Deng is set to meet Burundian President Pierre Buyoya, government officials, the donor and diplomatic communities, UN agencies and NGOs besides visiting a number of IDP camps. His first visit to the country was in 1994.
DEMOCRATIC REPUBLIC OF CONGO: US wants Congress to back UN mission
US Ambassador to the UN Richard Holbrooke said on Monday Washington would begin seeking Congressional approval for a UN military observer mission to the Democratic Republic of Congo (DRC) in the next day or two. Reuters quoted him as saying the subject would probably be discussed on Wednesday. The US administration has promised to notify Congress two weeks before the final Security Council vote on a DRC peacekeeping operation which would require substantial US financing.
The current proposal is for 500 observers backed by 5,000 support and security staff. Holbrooke noted that despite the humiliating failures of past UN peacekeeping efforts in Somalia, Rwanda and Bosnia: "the stakes were too high to ignore Congo's contagion of crisis". Holbrooke warned that failure to bring peace to a country the size of western Europe could trigger Africa's first continent-wide war.
"If the conflicts there... spiral out of control, they could destabilise a broad swathe of central and southern Africa," Holbrooke said. "It is self-evident that if the UN does not do what it can to assist those who want peace in the Congo, the result will be a certain humanitarian and security disaster, he said.
DRC: Wamba reiterates support for Lusaka deal
Wamba dia Wamba, leader of the Kisangani faction of the rebel Rassemblement congolais pour la democratie (RCD) has reiterated his support for the Lusaka ceasefire agreement. In a letter addressed to all Congolese, he said the deal offered an opportunity for all Congolese to come together and unite and "put an end for once and for all not only to a regime, and an individual but to a system of government which has maintained the Congolese people in servitude."
RWANDA: Rwanda involved in North Kasai fighting
Rwanda has for the first time since the signing of the Lusaka ceasefire agreement last year confirmed that its troops have engaged Congolese government forces and their allies in North Kasai province.
"We exercised maximum restraint until Kabila and his allies moved from their positions and attacked us, this action is to register our concern with the way ceasefire violators are being treated," Major Emmanuel Ndahiro advisor to the Rwandan Vice-President Paul Kagame told IRIN on Tuesday. The government of President Laurent-Desire Kabila has so far made no comment on the allegations of renewed fighting.
RWANDA: Genocide suspect denies all charges
Former Rwandan army officer and genocide suspect Colonel Tharcisse Muvunyi on Monday denied all charges levelled against him when he appeared at Bow Street magistrates' court in Britain. News organisations quoted Muvunyi's lawyer Michael Fisher as saying his client was "the man named on the tribunal's charge sheet, but not guilty of the crimes which it described." He was arrested on Saturday after police received an extradition warrant from the International Criminal Tribunal for Rwanda (ICTR) which indicated that Muvunyi was wanted for genocide, incitement to genocide, and crimes against humanity, including rape.

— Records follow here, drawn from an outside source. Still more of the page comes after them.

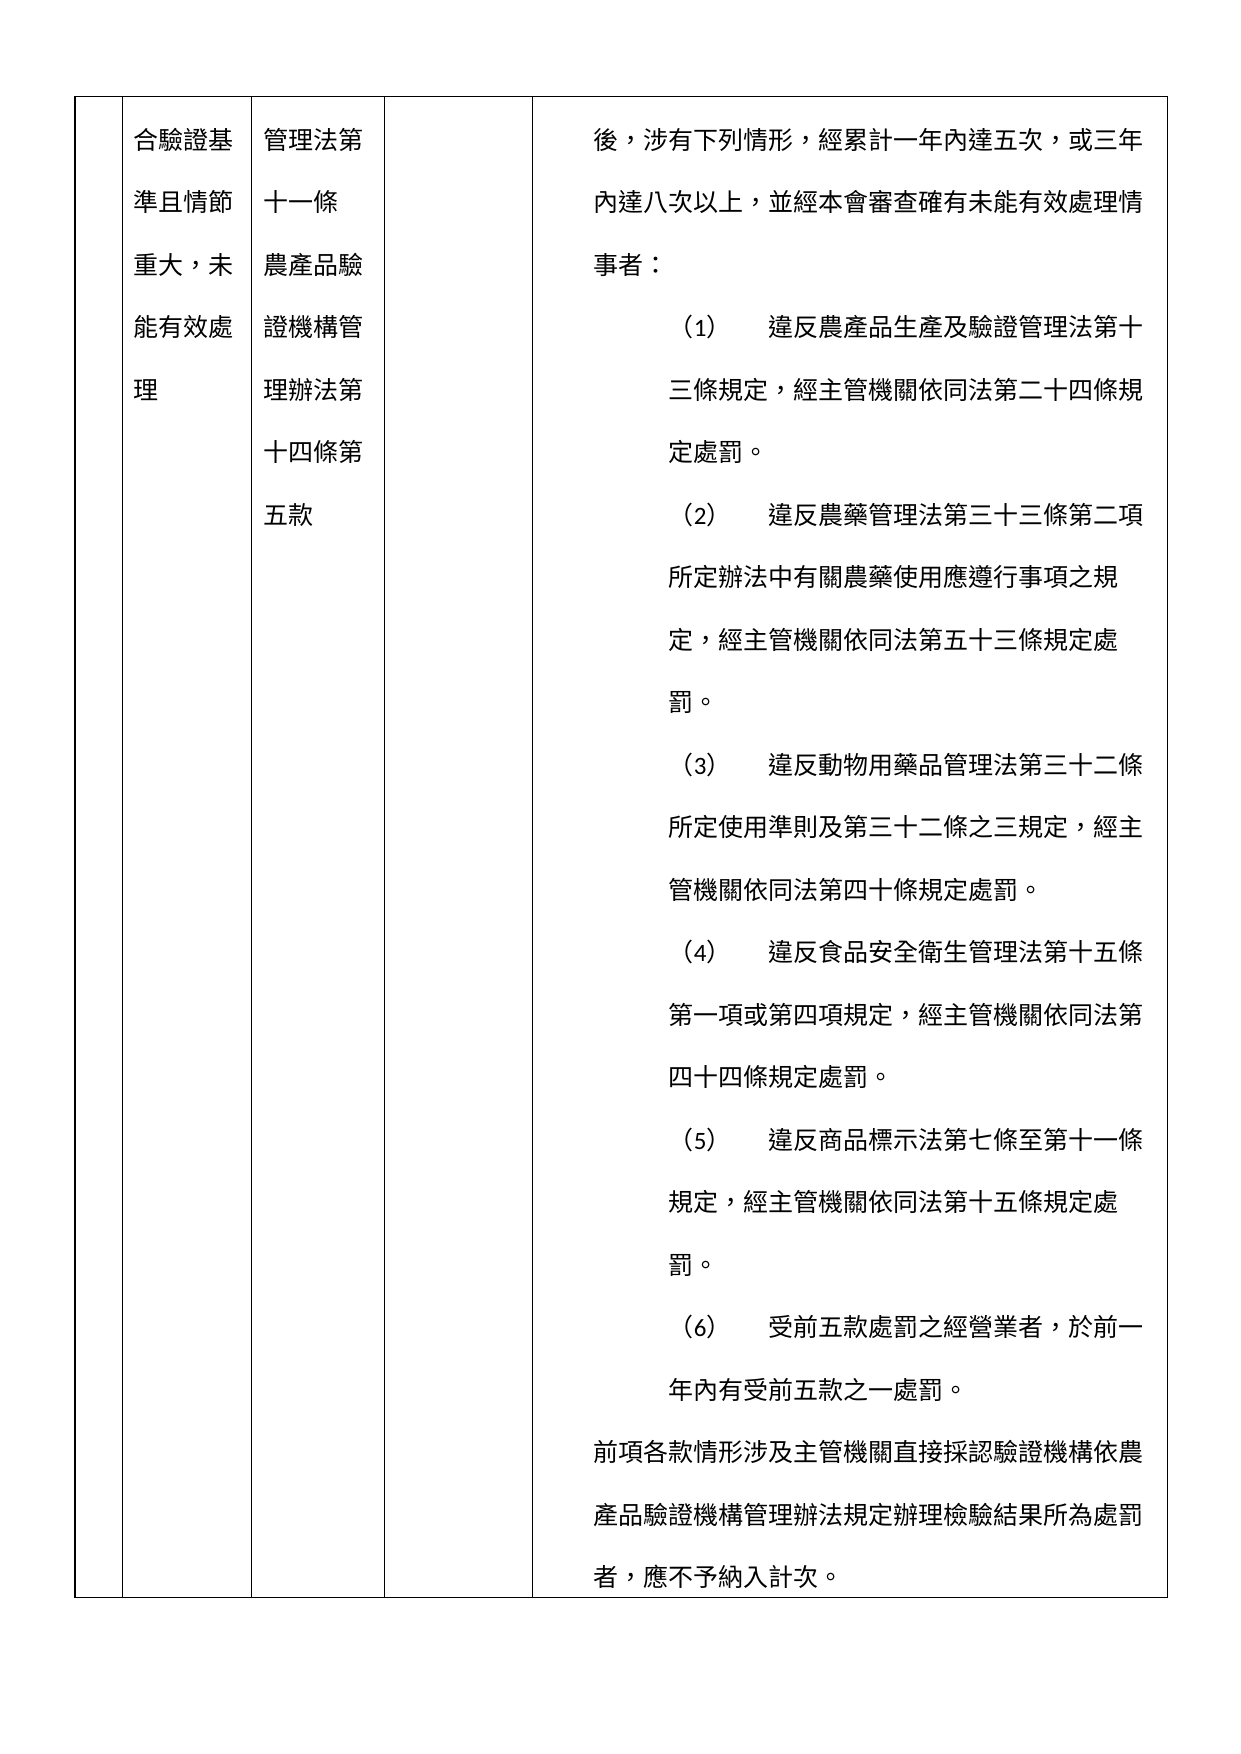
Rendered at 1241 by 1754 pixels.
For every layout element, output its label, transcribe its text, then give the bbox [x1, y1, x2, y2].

table_cell 合驗證基準且情節重大，未能有效處理 [123, 97, 251, 1597]
table_cell 管理法第十一條 農產品驗證機構管理辦法第十四條第五款 [252, 97, 384, 1597]
table_cell [76, 97, 122, 1597]
table_cell 經其驗證者於驗證範圍內所作行為或產品，自本基準表於中華民國一百零二年二月五日發布生效後，涉有下列情形，經累計一年內達五次，或三年內達八次以上，並經本會審查確有未能有效處理情事者： 違反農產品生產及驗證管理法第十三條規定，經主管機關依同法第二十四條規定處罰。 違反農藥管理法第三十三條第二項所定辦法中有關農藥使用應遵行事項之規定，經主管機關依同法第五十三條規定處罰。 違反動物用藥品管理法第三十二條所定使用準則及第三十二條之三規定，經主管機關依同法第四十條規定處罰。 違反食品安全衛生管理法第十五條第一項或第四項規定，經主管機關依同法第四十四條規定處罰。 違反商品標示法第七條至第十一條規定，經主管機關依同法第十五條規定處罰。 受前五款處罰之經營業者，於前一年內有受前五款之一處罰。 前項各款情形涉及主管機關直接採認驗證機構依農產品驗證機構管理辦法規定辦理檢驗結果所為處罰者，應不予納入計次。 第一項次數之計算及累計，依下列範圍分別為之： 優良農產品驗證制度：分為家畜肉品、家禽肉品、肉品加工品、冷凍食品、果蔬汁、食米、醃漬蔬果、即食餐食、冷藏調理食品、生鮮食用菇、釀造食品、點心食品、蛋品、生鮮截切蔬果、水產品、林產品、乳品、羽絨等十八範圍。 有機農產品驗證制度：分為有機農糧產品、有機農糧加工品、有機畜產品、有機畜產加工品、有機水產品、有機水產加工品等六範圍。 農產品產銷履歷驗證制度：分為農糧作物、作物加工、家畜、家禽、畜禽加工、養殖水產品、水產加工品等七範圍。 發現經其驗證者有前點未符驗證基準情形，未依相關規定處置，經認證機構或特定評鑑機構要求限期改正而未改正者。 經其驗證者有未符合驗證基準情事，經中央主管機關認定有其他情節重大，且未能有效處理情形者。 [533, 97, 1167, 1597]
table_cell [385, 97, 532, 1597]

"He never took part in these acts, he did not instigate them and did not incite others to commit them," the independent Hirondelle quoted Fisher as telling the court. Muvunyi was denied bail by the court, but was given 15 days to appeal his extradition to the court in Arusha, northern Tanzania.
The ICTR on Tuesday expressed satisfaction at the British court's decision. "We are happy ... and we are confident that he will end up here soon," Hirondelle quoted ICTR spokesman Kingsley Moghalu as saying.